◆ Extrait du texte ◆
LUC MICHEL’S
GEOPOLITICAL DAILY
Vers un séisme géopolitique dans l'Union
européenne (III) : l'influence de la
Catalogne sur les referenda de Lombardie
et Vénétie en Italie
Luc Michel
Mardi 31 octobre 2017
LUC MICHEL (ЛЮК
МИШЕЛЬ) & EODE/
Luc MICHEL pour
EODE/
Flash géopolitique
– Geopolitical Daily/
2017 10 31/ J’ai écrit dans une
précédente analyse (21 oct. 2017) que la
crise catalane avait lancé un processus
irréversible. Et peu importe que
Barcelone obtienne ou pas son
indépendance cette fois. J’ai parlé de «
bombe géopolitique à retardement ». Les
médias de l’UE (qui sont ceux de l’OTAN)
nous disent inlassablement que « le
gouvernement catalan est isolé ».
Ce n’est pas vrai
en Belgique, où les nationalistes
flamands dominent la majorité et le
gouvernement fédéral (voir mes nombreux
éditos à ce sujet). Mais ce n’est pas
vrai non plus ailleurs où des forces
indépendantistes puissantes existent :
Italie du Nord, Ecosse ou encore la
Corse en France …
ITALIE: LE DESIR
D’INDEPENDANCE CATALANE EST-IL
CONTAGIEUX ?

◆ Entrées de données ◆
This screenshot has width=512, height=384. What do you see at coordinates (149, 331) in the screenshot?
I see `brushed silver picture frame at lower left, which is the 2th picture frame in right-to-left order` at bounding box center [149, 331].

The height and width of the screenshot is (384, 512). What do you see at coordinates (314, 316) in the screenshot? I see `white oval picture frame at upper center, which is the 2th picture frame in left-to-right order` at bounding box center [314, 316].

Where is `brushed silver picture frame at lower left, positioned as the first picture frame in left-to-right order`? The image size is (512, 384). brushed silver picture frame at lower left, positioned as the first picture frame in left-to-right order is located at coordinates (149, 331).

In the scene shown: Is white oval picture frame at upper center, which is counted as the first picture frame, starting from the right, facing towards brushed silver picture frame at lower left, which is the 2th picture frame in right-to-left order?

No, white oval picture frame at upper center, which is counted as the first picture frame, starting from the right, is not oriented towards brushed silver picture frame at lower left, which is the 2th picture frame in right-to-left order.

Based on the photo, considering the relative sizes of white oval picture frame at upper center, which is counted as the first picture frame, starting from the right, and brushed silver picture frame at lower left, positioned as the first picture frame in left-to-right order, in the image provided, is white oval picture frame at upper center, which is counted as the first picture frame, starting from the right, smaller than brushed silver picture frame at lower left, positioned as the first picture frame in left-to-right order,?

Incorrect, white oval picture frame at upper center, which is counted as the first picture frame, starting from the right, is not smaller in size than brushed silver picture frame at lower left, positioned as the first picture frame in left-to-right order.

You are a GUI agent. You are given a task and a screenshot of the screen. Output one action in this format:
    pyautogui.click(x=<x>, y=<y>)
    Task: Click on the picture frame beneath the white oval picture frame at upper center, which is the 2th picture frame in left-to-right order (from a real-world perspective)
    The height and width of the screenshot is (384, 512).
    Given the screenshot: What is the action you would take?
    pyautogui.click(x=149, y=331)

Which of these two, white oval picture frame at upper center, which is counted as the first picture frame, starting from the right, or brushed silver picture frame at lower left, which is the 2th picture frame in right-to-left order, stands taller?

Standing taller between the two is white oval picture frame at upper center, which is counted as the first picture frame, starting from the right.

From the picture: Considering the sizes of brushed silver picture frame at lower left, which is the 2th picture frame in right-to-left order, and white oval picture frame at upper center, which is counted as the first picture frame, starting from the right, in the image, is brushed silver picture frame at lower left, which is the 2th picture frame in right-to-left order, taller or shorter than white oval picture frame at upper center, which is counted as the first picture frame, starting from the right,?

...

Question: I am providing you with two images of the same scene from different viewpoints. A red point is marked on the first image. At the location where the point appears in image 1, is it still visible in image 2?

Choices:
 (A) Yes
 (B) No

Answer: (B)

◆ Consigne écrite 1 ◆
Indiquez si chacune des affirmations suivantes concorde avec l'article sur la crise catalane. Répondez par oui ou non et citez les mots décisifs de l'article. (a) L'auteur affirme que la crise catalane a lancé un processus irréversible. (b) Selon l'auteur, ce processus dépend de l'obtention de l'indépendance par Barcelone cette fois. (c) L'auteur présente les nationalistes flamands comme écartés du gouvernement fédéral belge.
◆ Consigne écrite 2 ◆
Recopiez le passage de l'article sur la crise catalane qui commence à « Ce n’est pas vrai » et se termine à « CONTAGIEUX ? », en remplaçant « Corse » par « Sardaigne ».
◆ Consigne écrite 3 ◆
Poursuivez l'article sur la crise catalane à la suite de sa dernière phrase.

◆ Réponse 1 ◆
(a) Oui : « la crise catalane avait lancé un processus irréversible ».
(b) Non : « Et peu importe que Barcelone obtienne ou pas son indépendance cette fois. »
(c) Non : « où les nationalistes flamands dominent la majorité et le gouvernement fédéral ».

◆ Réponse 2 ◆
Ce n’est pas vrai
en Belgique, où les nationalistes
flamands dominent la majorité et le
gouvernement fédéral (voir mes nombreux
éditos à ce sujet). Mais ce n’est pas
vrai non plus ailleurs où des forces
indépendantistes puissantes existent :
Italie du Nord, Ecosse ou encore la
Sardaigne en France …
ITALIE: LE DESIR
D’INDEPENDANCE CATALANE EST-IL
CONTAGIEUX ?

◆ Réponse 3 ◆
La Lombarie et la
Vénitie organisaient un référendum le 22
octobre 2017 pour réclamer davantage
d'autonomie à Rome :
« Souhaitez-vous que votre région
dispose de « formes supplémentaires et
conditions particulières d’autonomie » ?
» C’est à cette question que les
électeurs étaient appelés à répondre.
Les médias de
l’OTAN nous répétaient inlassablement
que « rien n’était moins sur » qu’une
victoire autonomiste, qu’il s’agissait «
d’un référendum pour rien » (Le Monde ou
Le Point) ou que le référendum catalan
n’aurait pas d’influence. Les sondages
donnaient pourtant une nette avance au
oui, mais la vraie inconnue restait la
participation. Alors que l’Espagne est
dans toutes les têtes, Nicola Lupo,
professeur de droit constitutionnel à
l’université Luiss de Rome,
inlassablement cité dans les dits
médias, jugeait que « les similarités
avec la Catalogne sont minimes, le
sentiment indépendantiste n’étant pas
très diffusé » dans les deux régions.
La Lombardie et la
Vénitie représentent 30 % du pays PIB du
pays.
Ces deux régions
parmi les plus riches d’Italie
représentent 30 % du PIB du pays. Elles
figurent aussi parmi les plus «
vertueuses » en termes d’endettement, de
dépenses publiques par habitant et du
fonctionnement du système de santé.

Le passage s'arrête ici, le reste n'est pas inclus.